Sebbene si rifacciano alla medesima tradizione annalistica, gli intenti dei due autori e, quindi, la funzione dei loro scritti erano praticamente opposte.

La scelta linguistica di Pittore, come già detto, testimonia un’urgenza di rivolgersi alle altre potenze mediterranee e quindi di dare un’immagine di Roma il più possibile accettabile e condivisibile agli occhi degli altri, un’immagine che mettesse in luce i meriti, e non le ambiguità, della sua condotta internazionale. E’ ovvio che un intento simile poco spazio lasciava alle critiche e alle perplessità dell’autore, che invece ritenne ovviamente più opportuno esprimere le ragioni di Roma nel tentativo di fare apparire la propria patria dalla parte del giusto.

Da parte propria, se la scelta del greco da parte di Pittore è emblematica, altrettanto lo è la scelta del latino da parte di Catone, che ricordiamo, è il primo storiografo romano a scrivere nella propria lingua madre. Una scelta apparentemente banale e che invece non lo è affatto, in quanto testimonia non solo una situazione in cui le condizioni politiche sono mutate, ma anche una certa differenza di intenti rispetto ai suoi predecessori. Le Origines, infatti, non è un’opera rivolta principalmente all’esterno, ma l’analisi di Catone è diretta ai romani stessi. E’ ovvio, quindi, che l’esigenza di giustificazione può cedere il passo ad una certa critica della società e che si può cominciare a trattare i problemi che la affliggono con maggiore realismo e senso critico, senza preoccuparsi troppo di cercare approvazione o consenso incondizionato. Anzi, proprio per questo suo carattere di opera romana intesa ad essere utile innanzitutto a Roma, è necessario che essa segnali ciò che, secondo l’autore, sono i problemi più impellenti, fra i quali, appunto, la gestione delle nuove conquiste.
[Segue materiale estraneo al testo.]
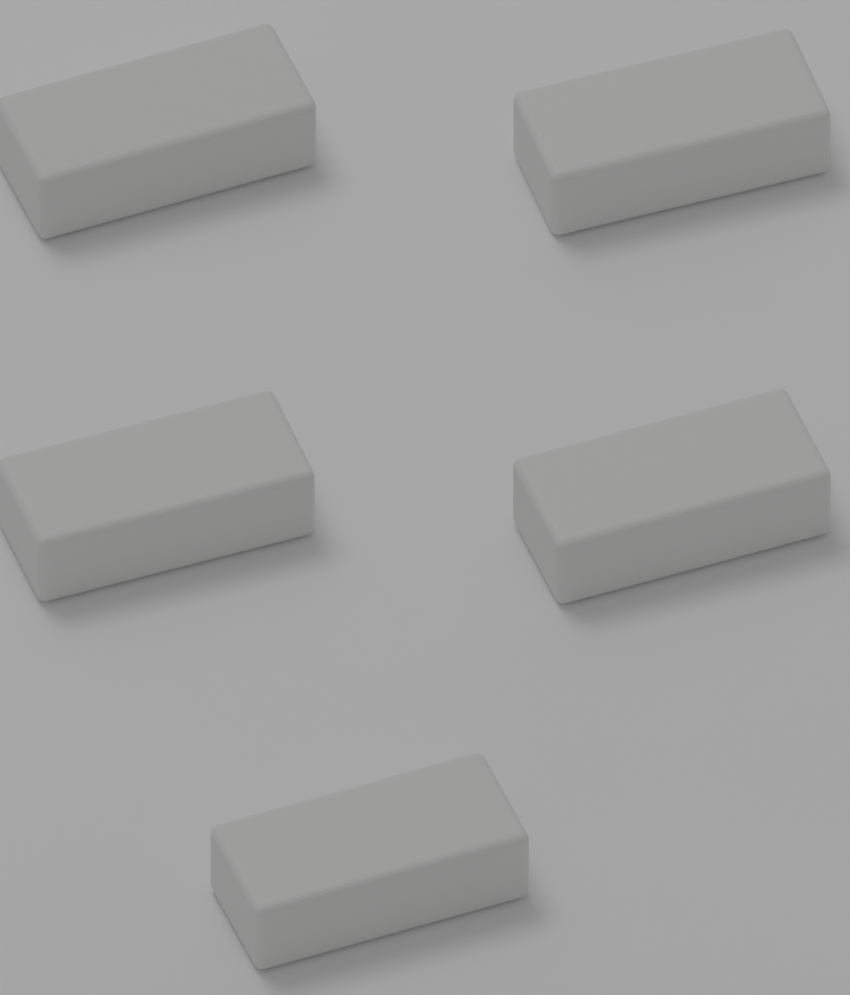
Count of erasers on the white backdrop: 5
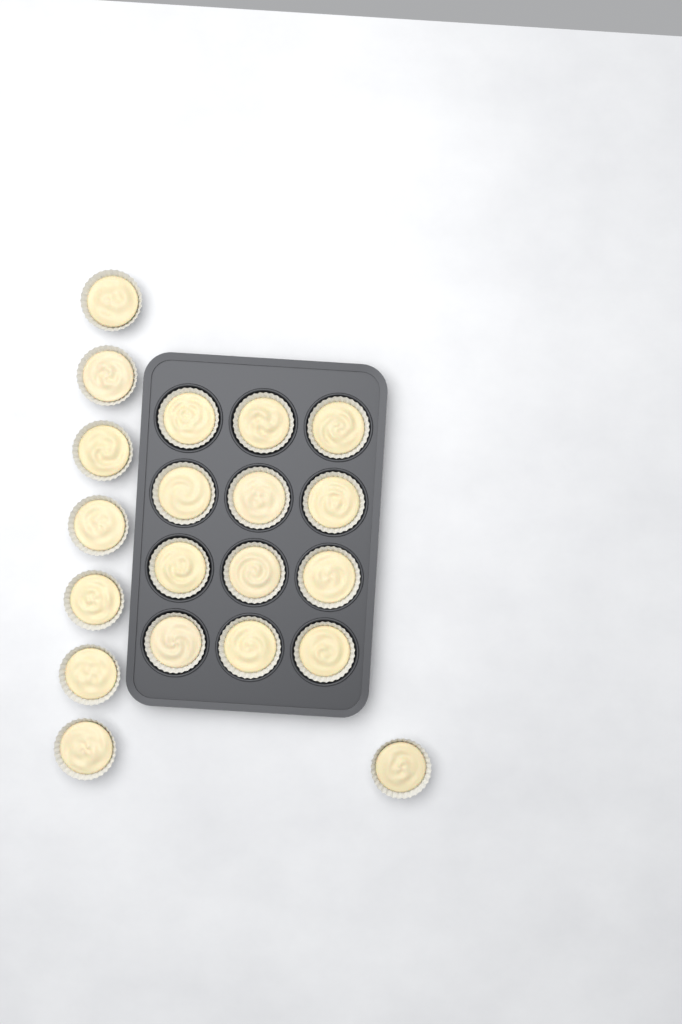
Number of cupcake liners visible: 20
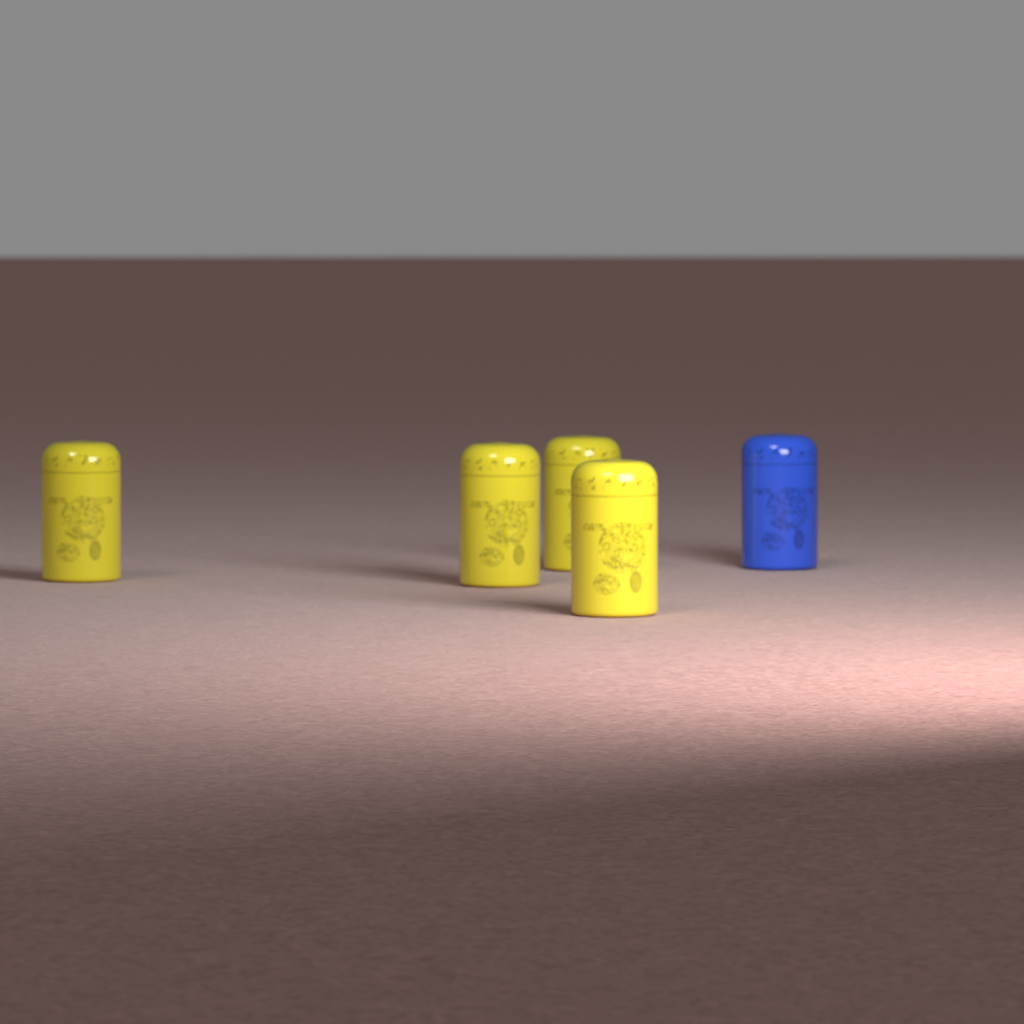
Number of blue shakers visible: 1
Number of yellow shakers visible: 4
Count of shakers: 5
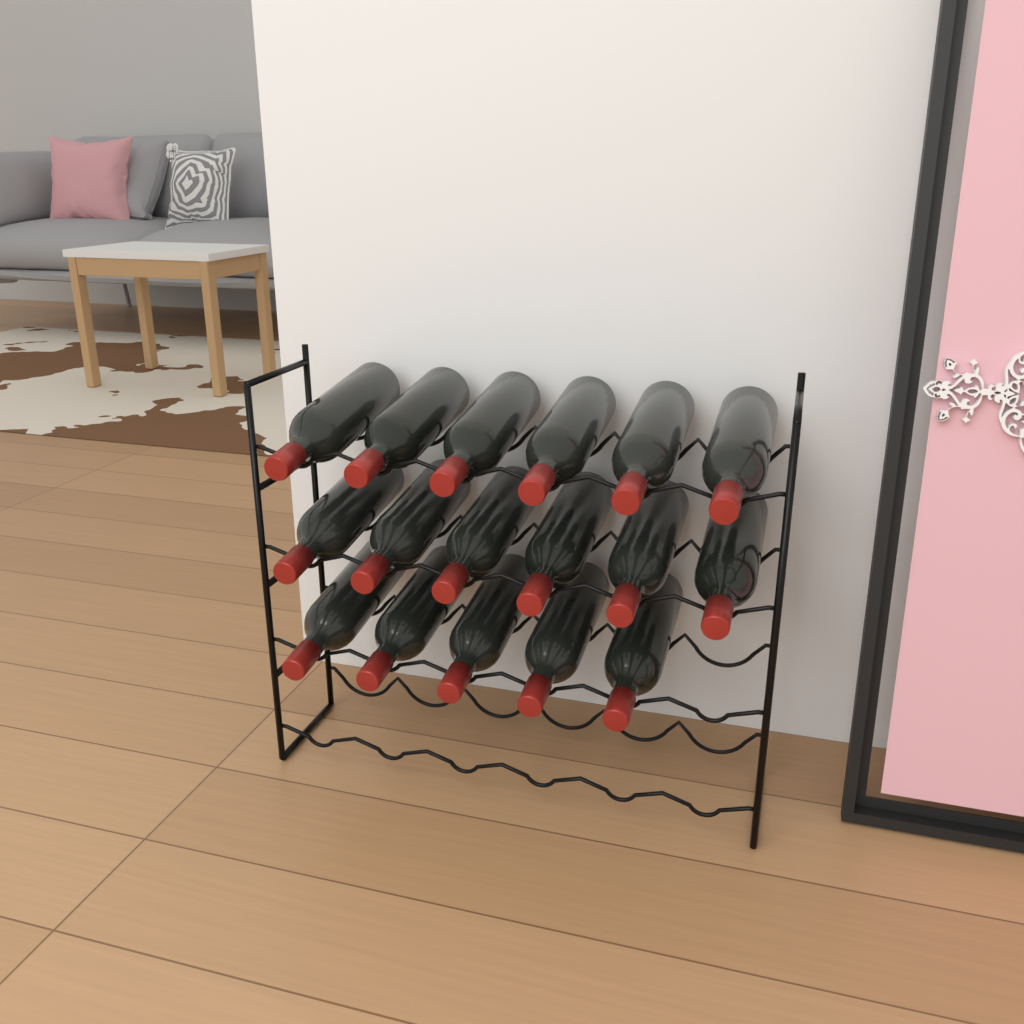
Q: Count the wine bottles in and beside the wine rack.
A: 17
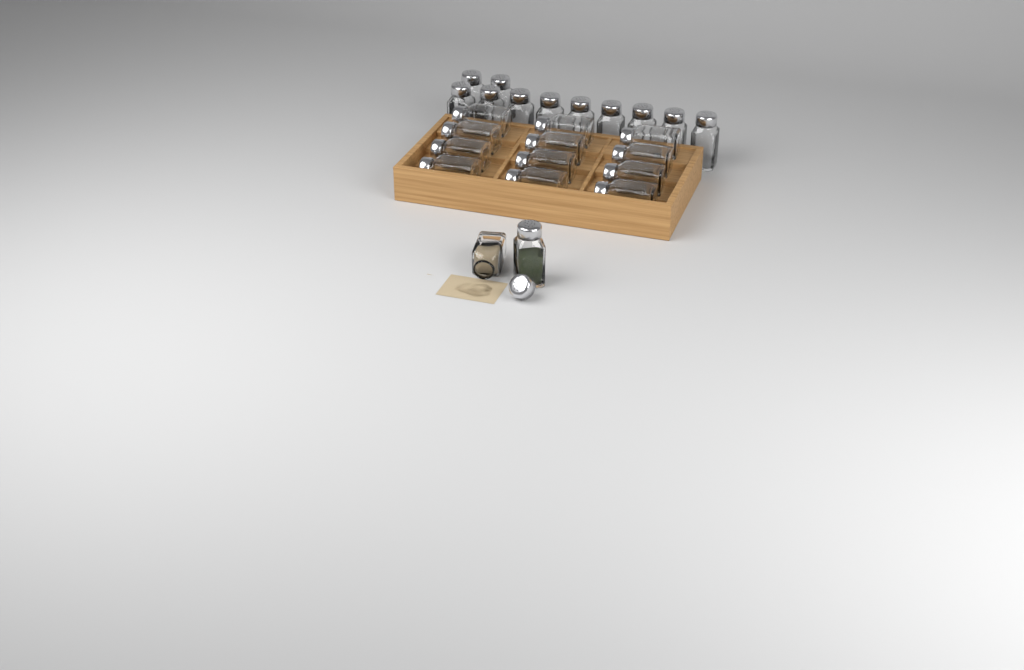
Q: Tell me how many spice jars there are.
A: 25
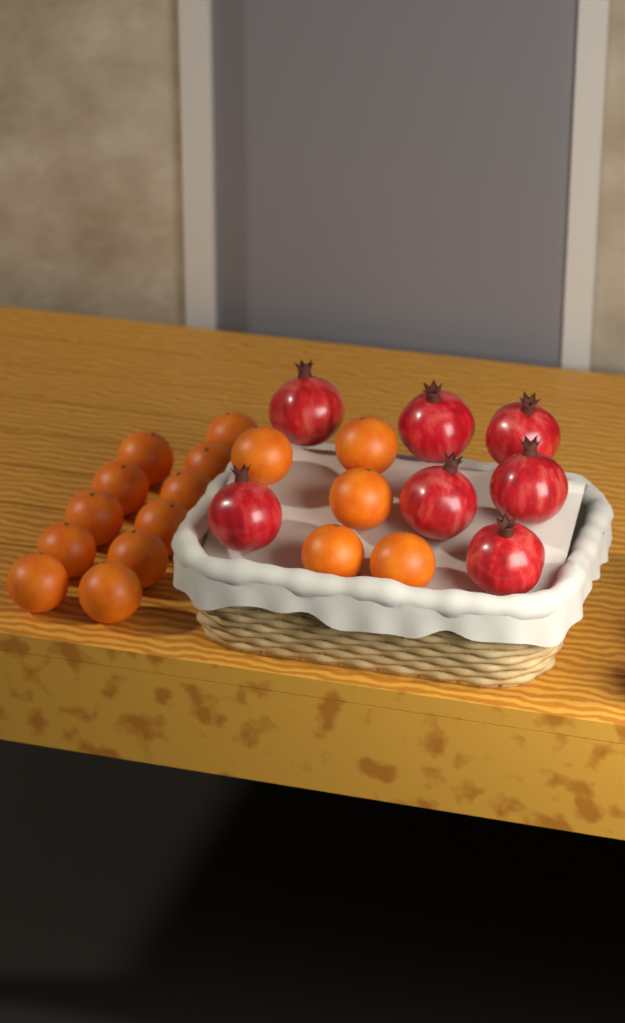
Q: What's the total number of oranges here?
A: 16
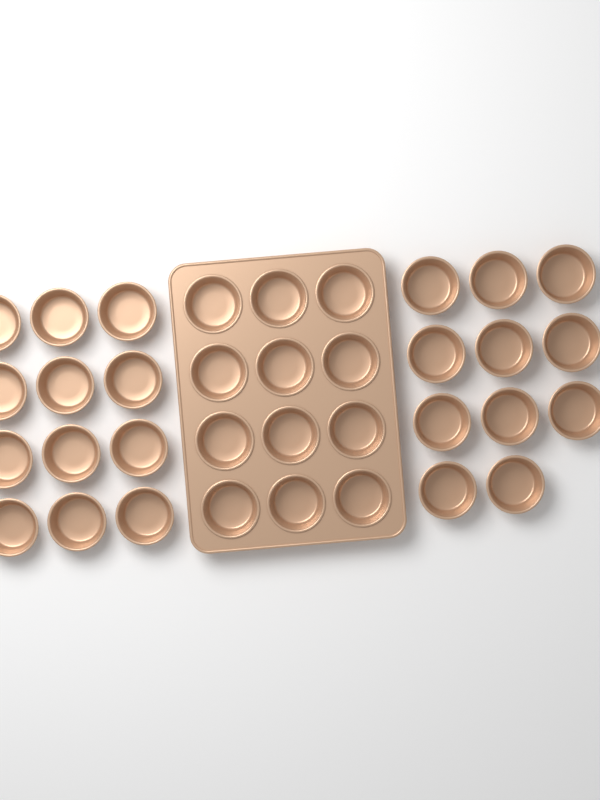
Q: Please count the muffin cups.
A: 35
Catone non approva su tutta la linea la sottomissione dei popoli esteri a Roma e, sebbene non si senta nemmeno di condannare ciò, ammette che gli altri popoli possano lottare per la propria libertà. Non è raro che lodi quelle genti che con più coraggio e forza si batterono contro l’esercito romano, nel tentativo di preservare la propria indipendenza. Catone è consapevole che più che il totale predominio romano sulle altre forze, nell’area mediterranea, in cui coesistono così tante importanti potenze, ci sia il bisogno di un equilibrio stabile. Anche qui, quindi non c’è una condanna su tutti i fronti della condotta romana (Catone non è contrario all’espansione della sua potenza, anche militare), ma la volontà di limitare quegli aspetti che a lui sembra possano degenerare.

L’autore che per primo riesce non solo a raccogliere, ma anche ad ampliare e rendere più complessa l’esperienza di Catone, sarà Sallustio.